Il fondatore di Telegram Pavel Durov dice di aver ricevuto un mandato di comparizione in Russia

Pavel Durov a Parigi nel 2025 (ANSA/Florian Poitout/ABACAPRESS.COM)
Pavel Durov a Parigi nel 2025 (ANSA/Florian Poitout/ABACAPRESS.COM)

Mercoledì il fondatore di Telegram, Pavel Durov, ha detto di aver ricevuto a un suo vecchio indirizzo in Russia un mandato di comparizione. Nel documento, di cui Durov ha pubblicato online solo un particolare, si vede il suo nome accanto alla parola «sospettato». Alla foto ha aggiunto un commento sarcastico in cui si dichiara colpevole di aver difeso gli articoli della Costituzione russa che garantiscono la libertà di parola e il diritto alla corrispondenza privata.

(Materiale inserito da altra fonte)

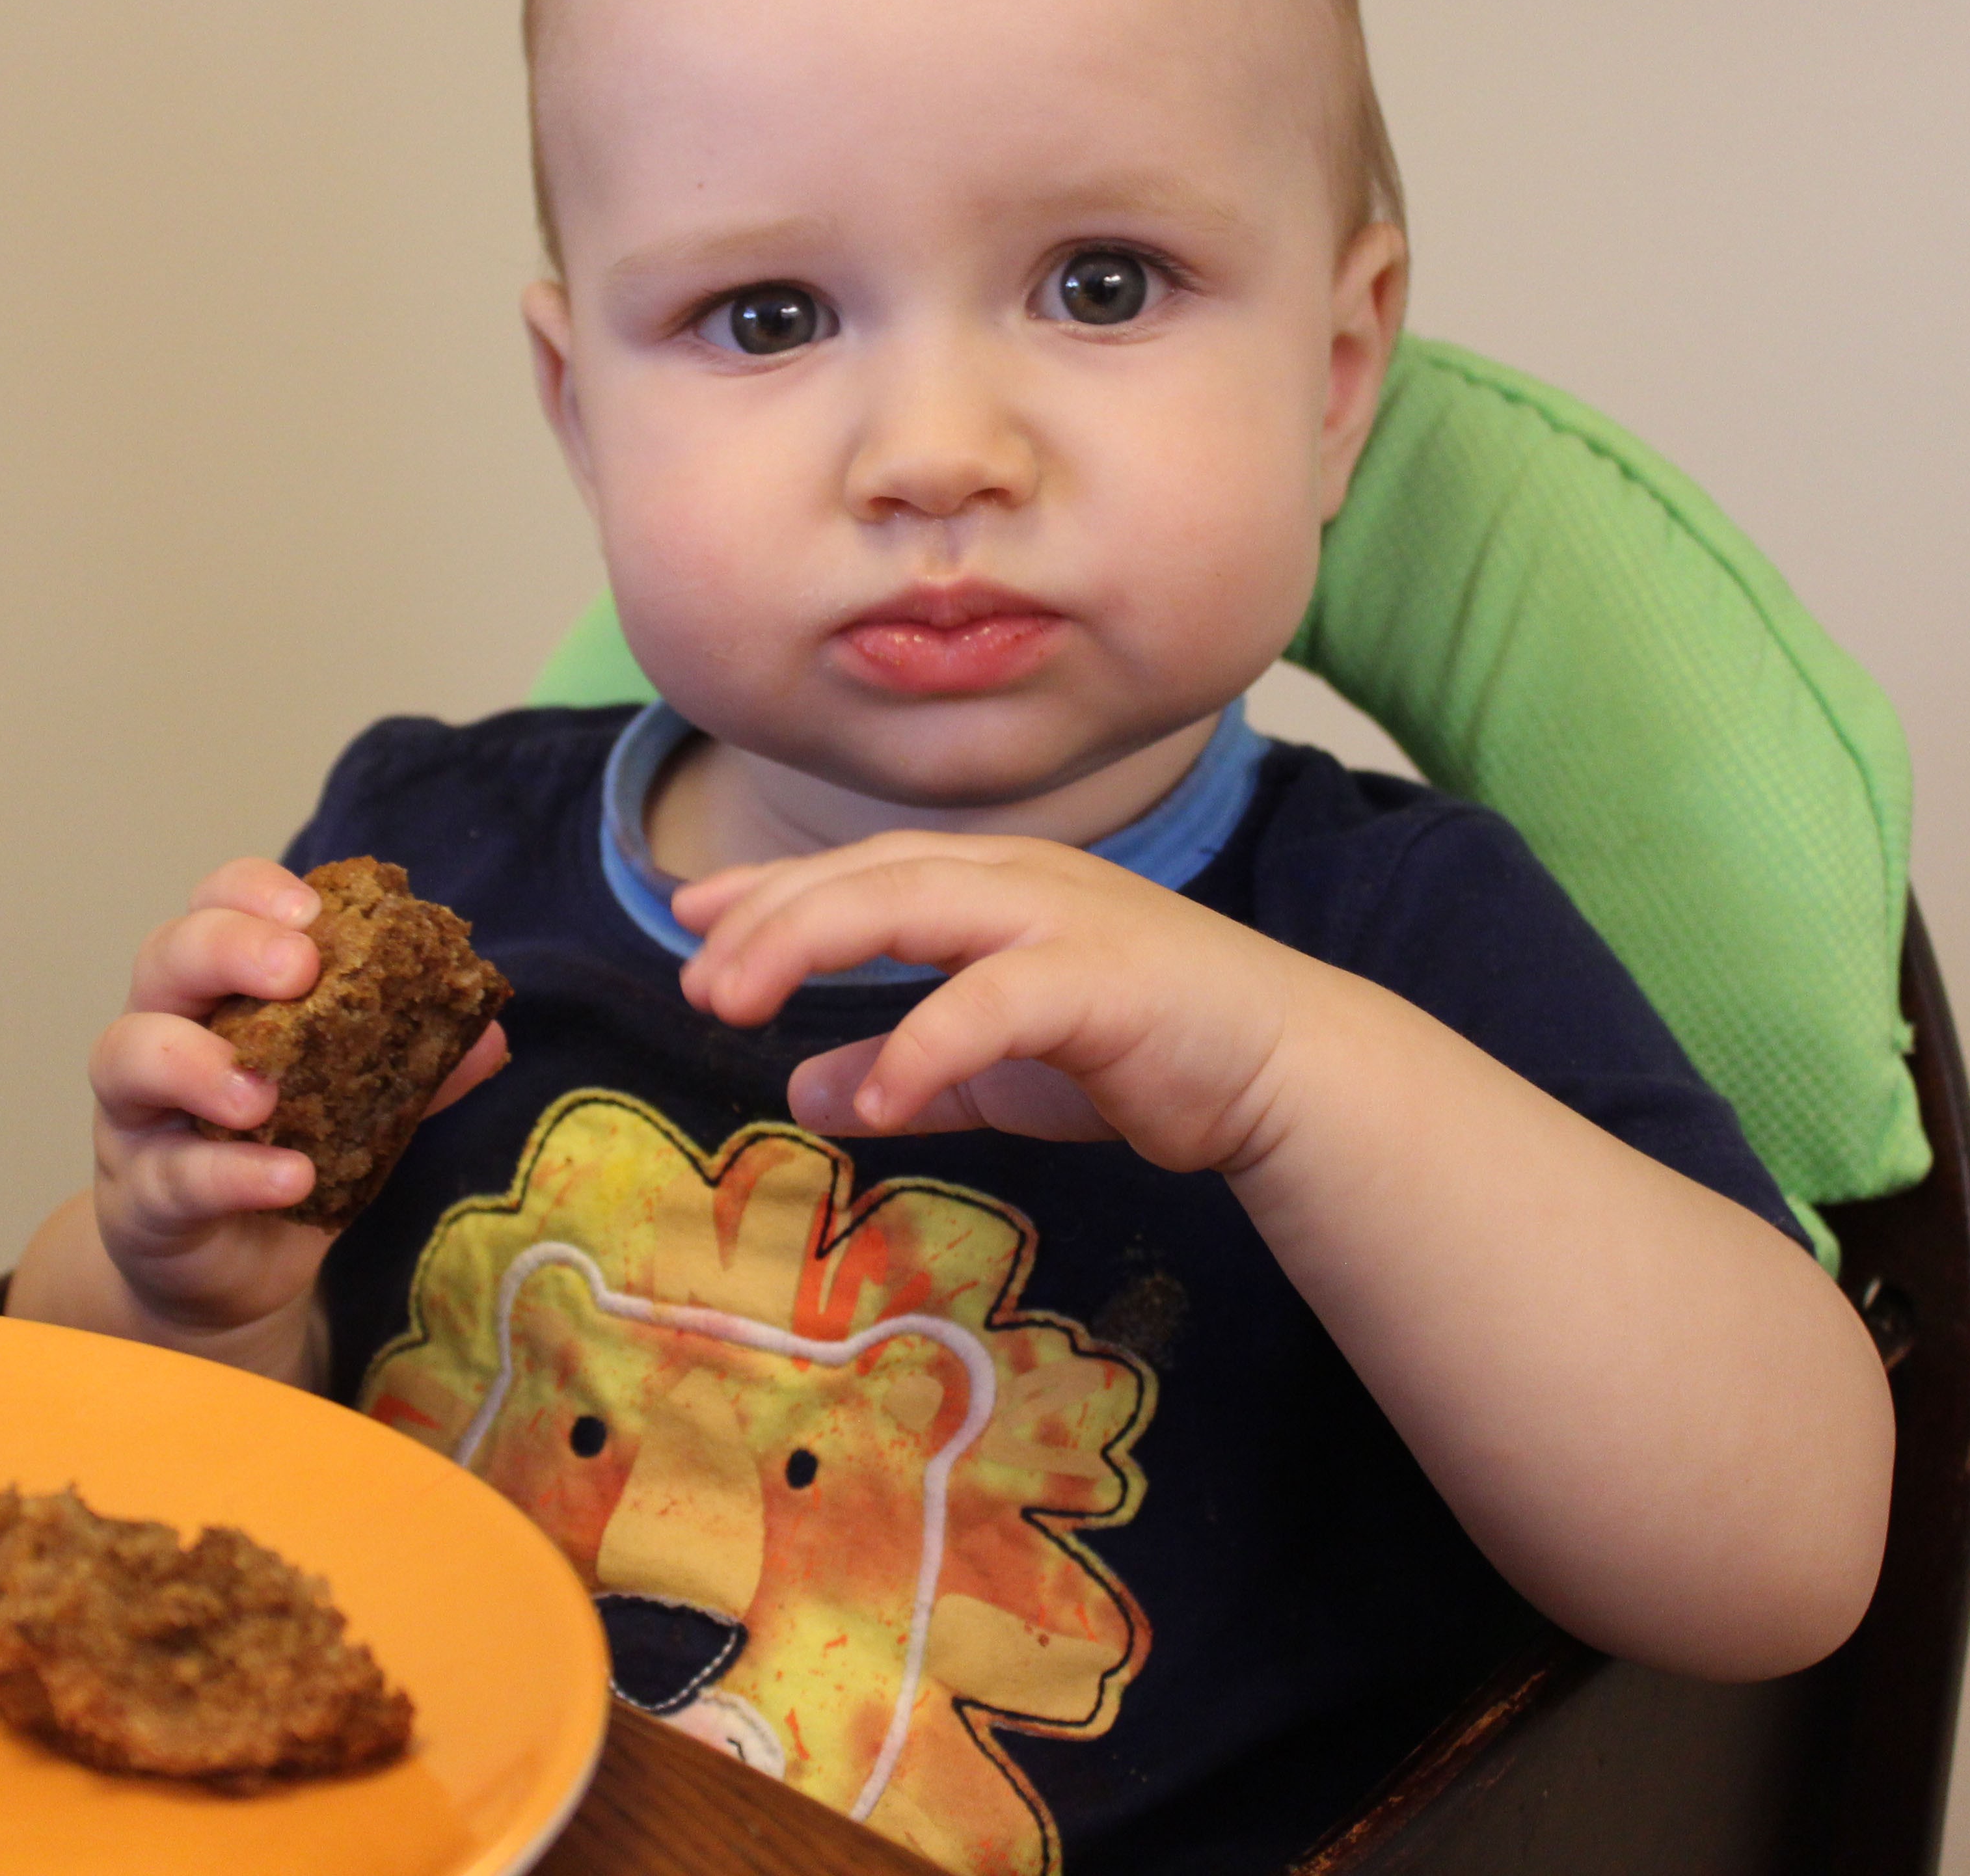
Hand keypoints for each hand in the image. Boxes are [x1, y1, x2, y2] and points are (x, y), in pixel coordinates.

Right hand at [56, 858, 506, 1363]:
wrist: (227, 1270)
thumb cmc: (285, 1153)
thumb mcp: (354, 1105)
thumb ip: (410, 1069)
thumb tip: (489, 1035)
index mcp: (220, 990)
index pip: (216, 906)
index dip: (252, 892)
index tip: (312, 912)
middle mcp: (163, 1031)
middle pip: (165, 956)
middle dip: (227, 948)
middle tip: (297, 970)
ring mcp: (137, 1114)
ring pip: (127, 1055)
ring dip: (197, 1064)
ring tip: (263, 1095)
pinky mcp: (140, 1194)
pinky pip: (171, 1174)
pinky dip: (231, 1174)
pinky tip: (290, 1177)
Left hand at [672, 832, 1304, 1176]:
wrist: (1281, 1067)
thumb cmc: (1142, 1052)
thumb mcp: (996, 1070)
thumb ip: (905, 1073)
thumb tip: (801, 1088)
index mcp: (992, 884)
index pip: (861, 870)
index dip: (770, 889)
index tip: (688, 916)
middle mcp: (1018, 881)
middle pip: (870, 875)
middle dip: (770, 919)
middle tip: (695, 981)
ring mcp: (1063, 921)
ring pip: (914, 903)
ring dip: (812, 944)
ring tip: (734, 1004)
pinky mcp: (1104, 982)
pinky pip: (995, 1002)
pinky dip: (927, 1043)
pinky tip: (879, 1099)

Nonostante infatti non sia chiaro dalla foto per quale motivo sia stato convocato, da febbraio Durov è indagato in Russia per favoreggiamento del terrorismo. Durov è cittadino russo ma vive all’estero dal 2016, quando iniziò ad avere problemi con il governo per essersi rifiutato di condividere informazioni sugli utenti registrati su VKontakte, il più popolare social network in Russia, fondato sempre da lui.

Oggi le autorità russe contestano a Durov di aver permesso che Telegram venisse usata come piattaforma per commettere reati e organizzare attentati terroristici, oltre che per operazioni di intelligence di paesi nemici, come l’Ucraina. Questo perché l’app non ha alcun sistema di moderazione, e permette di scambiarsi messaggi, file e chiamate nel totale anonimato. L’azienda ha sempre detto di essere contraria a condividere con i governi (non solo con quello russo) le chat crittografate e qualsiasi altra informazione sui propri utenti.

Telegram in Russia è molto popolare e non è usata solo come app per scambiarsi i messaggi: tanti la usano anche per informarsi, ed è un canale utilizzato quotidianamente dalle stesse autorità politiche e militari per comunicare con la popolazione. Da tempo però il regime di Putin sta esercitando un controllo sempre maggiore sui social network, anche nel tentativo di controllare le comunicazioni tra cittadini russi e favorire la propaganda del governo e la censura delle opposizioni.